Colleges that offer the best return on your investment


— At a time of rising tuition and soaring college debt, the school students choose can make a big difference to their long-term financial health, according to a report on which colleges offer the best return on investment.

Harvey Mudd College, a private college in Claremont, Calif., offers students the biggest bang for their higher-education buck, according to the report from PayScale, a website that tracks pay data. During the first 20 years after getting a degree, graduates can expect to come out $1.1 million ahead of peers who skipped college and went straight to work after high school.

But return on investment depends a lot on a student’s major.

For computer science majors, Stanford University offers the best deal, with a return of $1.7 million over the first 20 years of their career.

Education majors, on the other hand, may not make as much as computer scientists after graduation, but they can get the most for their money at Montclair State University in New Jersey.
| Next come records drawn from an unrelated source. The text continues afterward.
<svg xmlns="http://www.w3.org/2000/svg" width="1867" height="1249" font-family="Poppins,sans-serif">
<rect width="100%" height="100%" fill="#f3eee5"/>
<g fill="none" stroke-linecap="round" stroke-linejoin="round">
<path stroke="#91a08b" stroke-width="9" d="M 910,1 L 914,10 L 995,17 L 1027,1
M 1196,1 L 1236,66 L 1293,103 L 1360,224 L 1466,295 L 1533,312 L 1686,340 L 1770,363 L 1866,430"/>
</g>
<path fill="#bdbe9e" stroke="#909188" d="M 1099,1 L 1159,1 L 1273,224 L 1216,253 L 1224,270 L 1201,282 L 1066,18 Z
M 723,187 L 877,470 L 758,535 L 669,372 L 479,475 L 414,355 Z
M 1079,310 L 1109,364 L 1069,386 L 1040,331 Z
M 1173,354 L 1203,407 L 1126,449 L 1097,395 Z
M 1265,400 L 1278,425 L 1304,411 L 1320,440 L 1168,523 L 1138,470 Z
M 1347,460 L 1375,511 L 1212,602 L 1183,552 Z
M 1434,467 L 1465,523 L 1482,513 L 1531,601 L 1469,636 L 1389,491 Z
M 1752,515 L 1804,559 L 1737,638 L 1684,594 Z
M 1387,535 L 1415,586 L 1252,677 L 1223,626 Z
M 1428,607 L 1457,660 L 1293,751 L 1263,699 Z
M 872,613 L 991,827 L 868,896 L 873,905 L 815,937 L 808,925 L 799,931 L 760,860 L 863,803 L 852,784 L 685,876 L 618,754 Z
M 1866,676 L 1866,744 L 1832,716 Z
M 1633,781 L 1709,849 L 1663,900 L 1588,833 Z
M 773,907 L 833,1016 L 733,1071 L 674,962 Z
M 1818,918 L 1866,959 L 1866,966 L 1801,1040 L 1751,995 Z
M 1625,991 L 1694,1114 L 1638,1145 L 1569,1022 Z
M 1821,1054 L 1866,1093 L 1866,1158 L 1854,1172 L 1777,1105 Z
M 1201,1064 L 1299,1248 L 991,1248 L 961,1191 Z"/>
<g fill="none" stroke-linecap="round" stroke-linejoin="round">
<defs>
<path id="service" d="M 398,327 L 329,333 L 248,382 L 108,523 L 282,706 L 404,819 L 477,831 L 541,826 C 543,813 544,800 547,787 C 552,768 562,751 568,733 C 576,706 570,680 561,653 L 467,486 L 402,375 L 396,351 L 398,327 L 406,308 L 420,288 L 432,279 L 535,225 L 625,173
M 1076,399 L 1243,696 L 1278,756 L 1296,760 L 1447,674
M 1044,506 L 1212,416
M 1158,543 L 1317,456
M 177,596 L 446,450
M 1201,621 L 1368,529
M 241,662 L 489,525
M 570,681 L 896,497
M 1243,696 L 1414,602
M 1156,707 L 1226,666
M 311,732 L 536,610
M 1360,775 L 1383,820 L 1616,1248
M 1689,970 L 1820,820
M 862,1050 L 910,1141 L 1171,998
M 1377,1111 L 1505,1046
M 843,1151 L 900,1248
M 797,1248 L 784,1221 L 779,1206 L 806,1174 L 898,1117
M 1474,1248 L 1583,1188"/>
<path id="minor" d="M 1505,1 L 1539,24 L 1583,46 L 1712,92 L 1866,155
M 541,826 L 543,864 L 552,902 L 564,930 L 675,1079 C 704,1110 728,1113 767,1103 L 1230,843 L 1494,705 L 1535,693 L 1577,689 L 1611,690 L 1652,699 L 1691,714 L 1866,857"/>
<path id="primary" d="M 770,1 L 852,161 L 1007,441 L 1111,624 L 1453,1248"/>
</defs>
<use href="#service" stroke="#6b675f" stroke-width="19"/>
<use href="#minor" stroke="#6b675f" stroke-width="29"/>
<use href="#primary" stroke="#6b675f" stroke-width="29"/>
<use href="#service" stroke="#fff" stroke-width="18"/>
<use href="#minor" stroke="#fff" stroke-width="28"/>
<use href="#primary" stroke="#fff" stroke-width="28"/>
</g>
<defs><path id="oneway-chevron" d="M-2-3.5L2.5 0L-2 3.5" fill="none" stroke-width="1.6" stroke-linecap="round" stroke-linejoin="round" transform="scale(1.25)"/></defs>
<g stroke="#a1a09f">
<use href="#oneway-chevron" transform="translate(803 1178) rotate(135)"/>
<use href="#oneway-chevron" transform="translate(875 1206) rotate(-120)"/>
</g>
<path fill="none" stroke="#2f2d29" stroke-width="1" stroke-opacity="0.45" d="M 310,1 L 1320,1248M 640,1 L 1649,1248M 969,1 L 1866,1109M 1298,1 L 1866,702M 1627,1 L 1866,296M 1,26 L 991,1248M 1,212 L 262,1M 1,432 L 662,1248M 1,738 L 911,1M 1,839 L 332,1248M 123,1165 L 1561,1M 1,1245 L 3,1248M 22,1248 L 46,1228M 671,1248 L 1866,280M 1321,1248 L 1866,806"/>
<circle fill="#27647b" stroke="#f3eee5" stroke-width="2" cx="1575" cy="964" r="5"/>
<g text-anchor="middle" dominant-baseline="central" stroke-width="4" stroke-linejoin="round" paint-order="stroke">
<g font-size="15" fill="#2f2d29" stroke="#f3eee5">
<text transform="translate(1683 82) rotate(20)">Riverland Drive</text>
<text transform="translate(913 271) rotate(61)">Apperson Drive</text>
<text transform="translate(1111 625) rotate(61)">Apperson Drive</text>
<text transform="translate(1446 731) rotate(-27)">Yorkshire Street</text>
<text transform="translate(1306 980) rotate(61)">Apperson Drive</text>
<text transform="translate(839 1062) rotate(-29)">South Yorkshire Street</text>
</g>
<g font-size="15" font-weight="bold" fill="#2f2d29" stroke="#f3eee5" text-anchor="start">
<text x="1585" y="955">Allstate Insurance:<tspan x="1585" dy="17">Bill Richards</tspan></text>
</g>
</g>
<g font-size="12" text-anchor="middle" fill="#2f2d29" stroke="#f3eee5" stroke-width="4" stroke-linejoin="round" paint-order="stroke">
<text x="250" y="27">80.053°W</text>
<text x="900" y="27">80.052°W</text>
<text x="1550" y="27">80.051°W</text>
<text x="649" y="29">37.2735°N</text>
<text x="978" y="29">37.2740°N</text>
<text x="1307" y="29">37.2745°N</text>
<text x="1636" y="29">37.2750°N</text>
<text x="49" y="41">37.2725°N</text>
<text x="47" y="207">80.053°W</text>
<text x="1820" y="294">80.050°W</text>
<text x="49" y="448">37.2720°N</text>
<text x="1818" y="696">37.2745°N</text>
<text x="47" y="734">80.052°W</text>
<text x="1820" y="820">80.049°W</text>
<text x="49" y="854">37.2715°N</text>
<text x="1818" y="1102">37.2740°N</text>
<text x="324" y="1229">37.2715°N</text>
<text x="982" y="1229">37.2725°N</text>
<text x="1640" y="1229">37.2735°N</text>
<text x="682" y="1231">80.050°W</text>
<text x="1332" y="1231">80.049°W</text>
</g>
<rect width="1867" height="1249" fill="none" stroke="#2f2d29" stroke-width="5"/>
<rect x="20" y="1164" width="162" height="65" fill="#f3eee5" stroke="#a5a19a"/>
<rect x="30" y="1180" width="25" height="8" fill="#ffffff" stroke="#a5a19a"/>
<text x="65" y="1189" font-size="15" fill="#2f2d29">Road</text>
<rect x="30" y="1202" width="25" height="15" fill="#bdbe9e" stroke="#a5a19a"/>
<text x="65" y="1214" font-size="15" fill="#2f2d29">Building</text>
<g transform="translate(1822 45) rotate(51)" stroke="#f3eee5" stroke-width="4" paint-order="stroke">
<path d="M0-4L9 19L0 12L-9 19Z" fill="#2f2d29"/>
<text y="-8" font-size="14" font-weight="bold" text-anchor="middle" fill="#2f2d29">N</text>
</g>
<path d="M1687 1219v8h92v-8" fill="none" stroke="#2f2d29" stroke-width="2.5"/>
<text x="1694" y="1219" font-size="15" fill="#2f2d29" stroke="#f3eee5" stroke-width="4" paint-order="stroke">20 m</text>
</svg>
Education alums can expect a $189,000 return on their investment during the first 20 years after earning a degree.

“We need people to be teachers and social workers,” said Katie Bardaro, an economist at PayScale. “But if you want to go into those fields, you need to understand the income potential so you can make the right choice about taking out loans and where you go to school.”

Majors in liberal arts programs also can enjoy much better income potential if they pick the right school. Political science majors at Texas A&M University, for example, earn a 20-year return of almost $600,000 on average. At Columbia University, art graduates can expect to earn a return of about $478,000 on their investment.

In general, students who get the best bang for their buck major in science, technology, engineering or math (STEM) — and attend schools with well-known programs that help with job placement.

“When it comes to earnings, yes, it’s all about STEM,” said Bardaro.

PayScale’s study looked at how much a college grad earned over the first 20 years of their career, minus the cost of tuition, room, board and books, taking financial aid into account. PayScale then compared that number to the pay of a high school grad who worked for 24 to 26 years.